Endless War Isn’t War
Peter Schultz
In reading Robert Parry’s Secrecy and Privilege: The Rise of the Bush Dynasty From Watergate to Iraq, I came across the following sentence: “Following a global ‘lesser evil’ strategy, the United States….found justification in allying with fascists to defeat the Soviet Union….” The thought in that sentence seems utterly non-controversial. But then another thought popped into my head: “But the purpose of the Cold War wasn’t ‘to defeat the Soviet Union.’” Rather, it was about embedding, enhancing, and extending US power throughout the world. That war was about establishing the US’s imperial regime.
Once I saw this I began to make sense of other phenomena that didn’t seem to make much sense. For example, “victory” in Vietnam was not crucial and, hence, was not determinative of US actions there. The war itself was enough to demonstrate and, thus, enhance US superiority. Even a defeat there could not make much of a dent in that perceived superiority. Similarly, “victory” in Nicaragua or Cuba was not crucial and, hence, not determinative of US actions in those nations. It is the projection of US power that matters because that confirms US superiority. And, of course, anything that threatens that image of US superiority must be taken on, whatever the outcome. US policies that lead to death, destruction, and dislocation are self-justifying as demonstrations of US superiority. That is, they need not be justified by their effectiveness. And, so, despite their acknowledged ineffectiveness, they continue, e.g., in Afghanistan, Iraq, or Syria.

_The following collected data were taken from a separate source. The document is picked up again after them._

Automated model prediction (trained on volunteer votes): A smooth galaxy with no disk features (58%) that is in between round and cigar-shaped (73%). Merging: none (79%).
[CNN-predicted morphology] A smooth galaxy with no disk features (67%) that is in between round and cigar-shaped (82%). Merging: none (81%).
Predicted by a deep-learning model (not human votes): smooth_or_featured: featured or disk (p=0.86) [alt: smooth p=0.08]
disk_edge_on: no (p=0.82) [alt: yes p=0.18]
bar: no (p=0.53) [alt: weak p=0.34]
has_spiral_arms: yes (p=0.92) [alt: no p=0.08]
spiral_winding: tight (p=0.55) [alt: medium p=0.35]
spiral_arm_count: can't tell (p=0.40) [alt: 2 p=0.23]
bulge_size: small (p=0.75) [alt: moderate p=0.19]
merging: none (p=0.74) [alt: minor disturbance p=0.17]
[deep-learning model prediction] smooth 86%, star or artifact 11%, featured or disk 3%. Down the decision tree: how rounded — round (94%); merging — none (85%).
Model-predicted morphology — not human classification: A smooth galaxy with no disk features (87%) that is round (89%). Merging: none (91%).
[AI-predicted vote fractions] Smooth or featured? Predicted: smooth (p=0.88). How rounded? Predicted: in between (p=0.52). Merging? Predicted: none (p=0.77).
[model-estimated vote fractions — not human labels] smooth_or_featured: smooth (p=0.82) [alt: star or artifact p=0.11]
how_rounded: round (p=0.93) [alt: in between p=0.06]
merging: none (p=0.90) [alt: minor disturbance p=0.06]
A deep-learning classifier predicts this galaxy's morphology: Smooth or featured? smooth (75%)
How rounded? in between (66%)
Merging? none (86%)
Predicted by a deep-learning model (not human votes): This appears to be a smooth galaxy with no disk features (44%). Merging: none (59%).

This points to a crucial difference between, say, WWII and what’s called the “Cold War” or the “War on Terror.” Victory was crucial to WWII, whereas in the Cold War or the War on Terror it is irrelevant, or so marginally important as to be irrelevant. Further, the use of propaganda during WWII and during the Cold War or the War on Terror is also different. Propaganda during WWII was used to help win that war and so, once the war was won, the propaganda could and would end. Not so with the Cold War or the War on Terror: Such propaganda is unending because it is used to perpetuate a regime, a political order, the imperial political order the US has created post-WWII. And because all political orders are, necessarily, unstable and tenuous, such propaganda will continue as long as the imperial political order it serves exists. “Public diplomacy” as a way of manipulating public opinion will be embraced by our elites in both parties, continually.

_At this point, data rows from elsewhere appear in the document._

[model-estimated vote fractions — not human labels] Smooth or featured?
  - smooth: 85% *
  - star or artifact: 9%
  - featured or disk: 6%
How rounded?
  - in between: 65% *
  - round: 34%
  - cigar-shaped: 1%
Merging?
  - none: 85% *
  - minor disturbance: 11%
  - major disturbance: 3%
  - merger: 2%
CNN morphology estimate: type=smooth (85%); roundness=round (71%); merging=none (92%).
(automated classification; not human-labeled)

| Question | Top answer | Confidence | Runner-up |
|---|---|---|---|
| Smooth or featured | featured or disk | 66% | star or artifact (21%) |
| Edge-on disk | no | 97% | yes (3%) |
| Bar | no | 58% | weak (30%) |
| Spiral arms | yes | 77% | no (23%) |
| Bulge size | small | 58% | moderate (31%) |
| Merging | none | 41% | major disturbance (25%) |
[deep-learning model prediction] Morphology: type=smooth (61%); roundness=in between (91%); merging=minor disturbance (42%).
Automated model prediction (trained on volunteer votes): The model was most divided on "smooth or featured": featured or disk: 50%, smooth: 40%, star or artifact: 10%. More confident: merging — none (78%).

Preserving US imperialism means preserving the power and authority of those who control that political order, those elites in both parties who have risen to power by virtue of their service to that political order. Hence, admission to those elites needs be denied to those who question US imperialism. No critique of that imperialism is permissible, at least not within its elites. Those who question that imperialism are, logically, subversives and must be dealt with.

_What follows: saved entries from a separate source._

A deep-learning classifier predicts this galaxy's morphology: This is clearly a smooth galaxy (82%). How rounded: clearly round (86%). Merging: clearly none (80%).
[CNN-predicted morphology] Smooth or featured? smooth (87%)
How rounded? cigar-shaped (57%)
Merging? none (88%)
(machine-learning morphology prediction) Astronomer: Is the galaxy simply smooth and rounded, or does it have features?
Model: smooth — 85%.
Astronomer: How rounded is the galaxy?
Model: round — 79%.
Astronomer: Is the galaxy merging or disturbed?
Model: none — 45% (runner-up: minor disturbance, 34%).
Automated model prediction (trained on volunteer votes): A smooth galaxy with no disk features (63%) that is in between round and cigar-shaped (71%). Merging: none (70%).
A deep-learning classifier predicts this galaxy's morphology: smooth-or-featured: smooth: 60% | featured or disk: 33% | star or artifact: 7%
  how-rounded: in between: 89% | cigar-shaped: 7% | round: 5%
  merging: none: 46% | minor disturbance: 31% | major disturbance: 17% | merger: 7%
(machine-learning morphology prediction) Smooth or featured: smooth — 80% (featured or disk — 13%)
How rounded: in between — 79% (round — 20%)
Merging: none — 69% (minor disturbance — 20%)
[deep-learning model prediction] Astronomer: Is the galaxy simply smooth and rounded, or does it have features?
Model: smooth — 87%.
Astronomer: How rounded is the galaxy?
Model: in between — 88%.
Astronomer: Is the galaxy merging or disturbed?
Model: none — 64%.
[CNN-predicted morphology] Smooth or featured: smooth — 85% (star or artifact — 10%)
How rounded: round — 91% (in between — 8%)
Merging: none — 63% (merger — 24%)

Which is to say: Endless war is not war. Rather, it is just a kind of politics, the kind of politics that serves to perpetuate and fortify imperialism. Endless war is merely imperial politics dressed up to look like war. All the flag waving, all the patriotic displays, all the calls for sacrifice are merely tricks that our imperial elites are using to fortify their own power and the political order they serve. Being “unpatriotic,” e.g., by taking a knee during the national anthem or refusing to stand for it, isn’t being unpatriotic. It’s merely dissenting from a kind of politics and political order that never fails to be inhuman.